[SOURCE TEXT]

The Handmaid's Tale, Margaret Atwood's searing novel, was written at the height of the Reagan administration and satirized political, social, and religious trends of the 1980s. It's also a hit television series on Hulu that returns on June 5.

While we still have a long way to go before we can find out what's next for June/Offred in the Republic of Gilead, we can, at the very least, regale you with some cool facts about one of the most enduring stories of the last three decades.

The Trailer for Season 3 Plays Off a Slogan from the Reagan Era

Perhaps the best thing that came out of the Super Bowl––aside from the memes haggling Maroon 5 frontman Adam Levine, that is––was the trailer for the third season of the Hulu series.

The trailer lampoons former President Ronald Regan's 1984 "Morning in America" political campaign television commercial.

"It's morning again in America," you hear over a soundtrack and images that resound with boundless optimism. Things turn dark from there. Soon the camera freezes on Elisabeth Moss's face: "Wake up, America," she says.

[INFORMATION SUPPLIED]
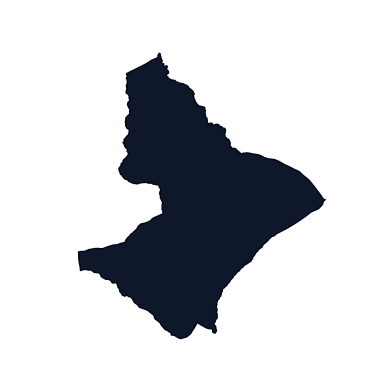 the district of Lagdera, North-Eastern, Kenya, rotated 76°
{"feature_id": "3690345B54288416110697", "entity_name": "Lagdera", "entity_type": "district", "adm_level": 2, "iso_a3": "KEN", "parent_name": "Kenya", "parent_adm1": "North-Eastern", "projection": "robinson", "projection_center": [39.22, 0.501], "detail": "fine", "context": "isolated", "style": "filled", "palette": "ink", "viewbox_px": 384, "rotation_deg": 76, "n_neighbors": 0, "source": "geoboundaries", "source_scale": "gbopen_adm2", "svg_char_len": 6064}
<svg xmlns="http://www.w3.org/2000/svg" viewBox="0 0 384 384"><g transform="rotate(76 192 192)"><path d="M241.1,319.1L241.0,316.5L241.1,314.5L241.3,313.8L242.6,311.4L243.1,309.1L243.5,308.5L245.8,306.7L246.5,305.8L247.3,303.2L247.7,302.3L248.2,301.6L249.5,300.8L251.8,300.5L253.3,299.5L255.9,296.5L256.2,294.7L256.4,294.1L257.0,293.5L258.6,291.9L260.4,291.5L260.9,291.1L261.2,290.7L261.3,288.6L262.2,286.9L265.9,286.8L266.9,286.6L267.8,286.0L268.3,285.9L271.2,286.0L273.3,284.9L275.3,284.4L275.7,284.0L275.9,283.3L276.8,282.4L276.3,280.0L278.1,278.7L279.0,277.0L280.0,276.2L281.1,275.7L285.3,274.6L287.6,272.5L289.2,271.6L290.6,271.1L291.2,270.6L295.4,264.3L297.4,262.4L298.8,261.6L300.7,260.0L302.5,258.8L303.1,258.6L305.3,258.7L306.2,258.4L311.2,254.5L312.4,254.1L313.6,254.0L315.4,253.0L317.5,252.1L319.4,250.8L320.6,249.1L322.6,247.5L323.3,246.5L323.8,246.2L325.1,246.6L325.7,246.5L326.7,243.8L330.1,240.5L331.4,238.5L331.3,232.6L330.2,229.8L328.5,227.0L326.9,225.6L324.8,223.2L319.8,218.4L323.5,215.0L327.4,210.7L328.6,208.8L329.3,206.5L329.9,205.4L330.8,205.2L332.2,205.6L333.3,205.5L333.8,205.2L334.1,204.1L334.4,203.6L334.0,203.1L332.2,201.7L330.2,202.0L328.7,201.6L328.0,201.7L326.2,202.7L325.5,202.7L324.7,202.4L323.5,201.0L321.3,199.8L321.0,199.0L320.2,198.0L319.6,197.8L317.7,197.7L316.8,197.1L314.7,197.5L313.2,196.5L311.0,196.1L310.1,196.4L308.7,196.3L307.6,195.3L304.9,194.6L303.6,193.5L302.8,193.4L302.7,192.7L301.9,191.5L301.2,191.2L300.3,190.5L299.9,189.2L298.8,189.0L298.2,188.5L296.5,187.7L295.0,186.3L294.0,186.3L293.0,185.4L292.8,184.2L292.0,183.0L291.2,181.2L290.4,180.3L290.0,180.6L289.6,180.0L289.5,179.3L288.3,177.4L286.3,175.6L285.7,174.7L285.4,173.6L284.1,172.4L283.5,172.0L282.4,169.8L281.4,168.7L281.2,168.1L280.4,167.1L280.1,165.8L279.7,165.3L277.7,162.7L277.3,161.4L275.5,158.6L275.2,157.0L273.8,153.2L273.6,152.0L271.8,150.2L271.1,149.4L269.4,148.7L269.1,147.6L268.5,146.8L266.3,144.9L265.4,143.0L264.6,142.4L263.3,140.2L262.5,137.8L262.2,137.4L260.3,135.8L259.5,134.4L259.1,133.3L257.6,130.4L256.1,128.5L255.5,127.2L255.0,126.6L254.4,124.9L254.3,122.9L252.8,120.0L250.4,109.7L248.0,101.5L245.0,92.9L242.5,86.6L240.5,82.3L240.0,80.8L238.9,74.1L238.3,72.5L235.8,68.7L232.7,66.7L232.0,65.5L231.8,64.9L230.8,66.2L230.2,66.6L226.3,67.9L216.8,71.9L209.0,75.6L207.7,76.4L203.2,79.9L198.2,83.1L194.2,88.1L191.4,91.2L187.8,95.7L183.7,99.9L180.8,103.8L179.5,106.8L179.0,108.6L178.0,110.6L176.0,113.8L174.2,115.6L172.5,117.9L171.6,119.5L170.0,123.6L168.0,127.6L167.3,129.7L166.8,133.8L167.4,134.3L166.5,135.8L165.0,136.1L164.2,137.3L162.5,138.1L161.6,139.0L160.6,139.3L159.6,141.4L159.3,143.2L158.7,143.3L157.6,143.2L157.0,143.9L155.5,143.9L154.9,143.4L152.9,143.1L151.1,143.6L150.3,143.6L149.6,143.9L149.3,144.4L149.5,145.6L149.1,146.0L147.6,145.6L146.7,146.6L146.1,146.8L144.8,146.3L143.4,146.4L142.0,145.2L141.2,145.2L140.2,144.6L139.2,144.5L138.2,145.0L137.5,146.6L136.1,147.4L135.6,147.8L135.0,149.3L134.2,149.8L133.1,149.9L132.1,152.4L132.5,153.6L132.3,154.9L131.8,155.9L130.4,155.9L130.2,156.1L129.8,157.4L129.8,159.3L129.3,160.1L127.5,160.3L125.4,159.8L123.8,159.8L122.5,160.7L121.7,160.8L120.7,160.4L118.3,160.3L117.3,159.8L116.7,159.8L116.0,159.3L115.4,159.7L114.9,159.8L113.6,159.3L112.9,159.5L112.4,160.1L110.7,163.5L110.5,164.3L110.1,164.8L107.9,165.8L106.9,166.6L106.0,166.5L104.8,167.3L103.5,167.0L103.0,167.1L102.4,167.6L100.5,167.3L98.6,167.7L97.8,166.3L95.4,166.5L94.7,166.7L91.4,168.9L90.5,169.9L88.9,170.2L87.3,171.4L86.4,172.8L85.2,174.0L84.6,175.3L83.6,177.0L83.3,178.2L81.8,179.5L81.4,180.9L79.7,181.7L78.5,184.5L78.0,185.3L76.1,187.2L74.2,187.9L73.9,188.8L73.5,189.0L71.6,188.1L71.0,186.2L70.2,185.8L68.8,185.9L66.9,187.1L66.3,186.9L64.2,185.6L63.5,186.3L63.5,187.9L63.9,188.8L63.7,189.1L62.7,189.0L60.8,188.6L60.3,189.9L59.5,190.3L58.8,190.1L58.1,189.5L57.0,189.3L54.0,189.8L52.7,189.6L51.8,189.8L50.2,189.5L49.6,190.2L51.2,191.9L52.1,191.9L52.7,192.3L53.7,193.6L54.4,199.1L56.7,205.8L61.3,226.6L61.8,226.9L64.5,226.8L65.8,228.1L66.5,227.8L67.2,227.9L68.1,227.6L68.8,228.1L69.7,227.8L70.6,228.2L71.4,229.0L72.4,229.3L73.3,230.0L76.1,230.1L78.9,231.7L80.2,231.7L80.9,230.8L82.8,229.7L85.3,230.0L86.2,230.3L87.0,230.1L87.5,229.7L88.8,230.8L89.6,232.4L90.3,232.8L90.7,232.6L91.4,233.3L92.6,233.4L94.1,232.8L94.8,233.0L96.6,232.2L97.5,232.2L98.2,232.9L100.9,233.2L102.2,235.0L102.7,236.2L103.3,236.7L103.8,237.9L104.8,238.3L105.2,238.6L106.2,238.7L106.9,239.3L108.3,239.7L108.8,239.6L110.3,239.8L110.7,240.1L112.0,240.0L112.4,240.2L113.1,239.8L114.2,239.7L114.8,239.3L115.3,238.0L116.1,237.8L119.3,238.6L121.5,240.2L122.4,242.2L123.0,242.6L124.8,245.2L125.0,245.3L125.4,245.0L125.9,245.1L126.7,245.5L127.2,246.7L127.7,246.9L128.3,246.5L129.4,246.3L129.9,246.0L130.9,246.2L131.8,246.0L133.2,245.4L133.8,244.7L134.4,244.5L135.4,244.5L137.1,245.1L138.3,244.2L139.5,244.3L141.1,245.5L142.5,247.2L144.5,250.9L145.0,251.2L146.1,251.3L147.7,254.0L149.0,254.1L149.9,255.3L150.6,255.9L150.8,256.6L151.6,256.9L152.1,257.5L153.8,257.1L154.5,257.4L155.6,257.0L157.6,257.0L158.6,255.8L159.8,255.7L160.8,255.0L162.4,254.5L163.3,253.6L163.8,252.6L164.7,251.6L165.2,251.3L165.7,250.7L166.4,250.7L167.6,248.8L168.5,248.2L168.9,247.0L169.6,246.3L169.9,244.9L170.5,244.2L170.8,241.8L170.5,240.2L170.8,238.7L170.8,237.3L171.2,236.2L171.0,235.4L171.6,234.5L171.8,233.5L173.0,231.8L173.2,229.8L174.9,227.7L175.7,225.8L176.5,224.5L176.6,223.3L177.2,222.6L177.8,222.4L179.1,222.5L180.3,222.0L182.7,221.7L184.0,223.0L185.2,223.6L186.6,223.7L188.1,223.4L189.7,224.0L195.2,223.0L196.6,223.7L198.5,224.4L199.9,224.6L201.2,225.2L202.5,224.9L204.3,224.9L205.5,225.2L206.1,225.1L207.9,235.3L208.4,236.8L209.9,239.3L210.7,242.8L210.9,244.6L210.7,248.5L211.0,249.8L212.3,252.4L214.8,254.6L216.0,257.1L217.4,259.1L218.2,261.6L219.5,263.0L221.1,265.9L221.8,266.8L224.5,269.1L224.8,269.9L224.7,274.0L225.2,276.8L224.5,281.8L225.0,289.0L225.5,292.6L223.9,297.6L223.5,299.5L223.0,306.2L223.6,309.3L223.6,310.7L223.4,312.3L222.8,314.5L222.8,316.4L228.5,317.8L233.2,318.4L238.0,318.6L241.1,319.1Z" fill="#0f172a" stroke="#020617" stroke-width="1.5"/></g></svg>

[STATED EXERCISE] Extend the article about The Handmaid's Tale above, starting right after its final sentence.

[ANSWER TO THIS PROBLEM]
Margaret Atwood's Follow-Up Will Be Released Later This Year

Margaret Atwood will release a sequel to The Handmaid's Tale titled The Testaments in September 2019. The Testaments is unconnected to Hulu's adaptation and will feature the testimonials of three female narrators from Gilead.

This literary device keeps with the metafictional epilogue that follows Offred's story in the original novel. The novel ends much in the way Season 1 ends: with Offred entering the van at Nick's insistence. The epilogue explains how the events of the novel were recorded onto cassette tapes after the beginning of what scholars have come to describe as "The Gilead Period." An interview with a noted academic implies that a more equitable society, one with full rights for women and freedom of religion restored, emerged following the collapse of the Republic of Gilead.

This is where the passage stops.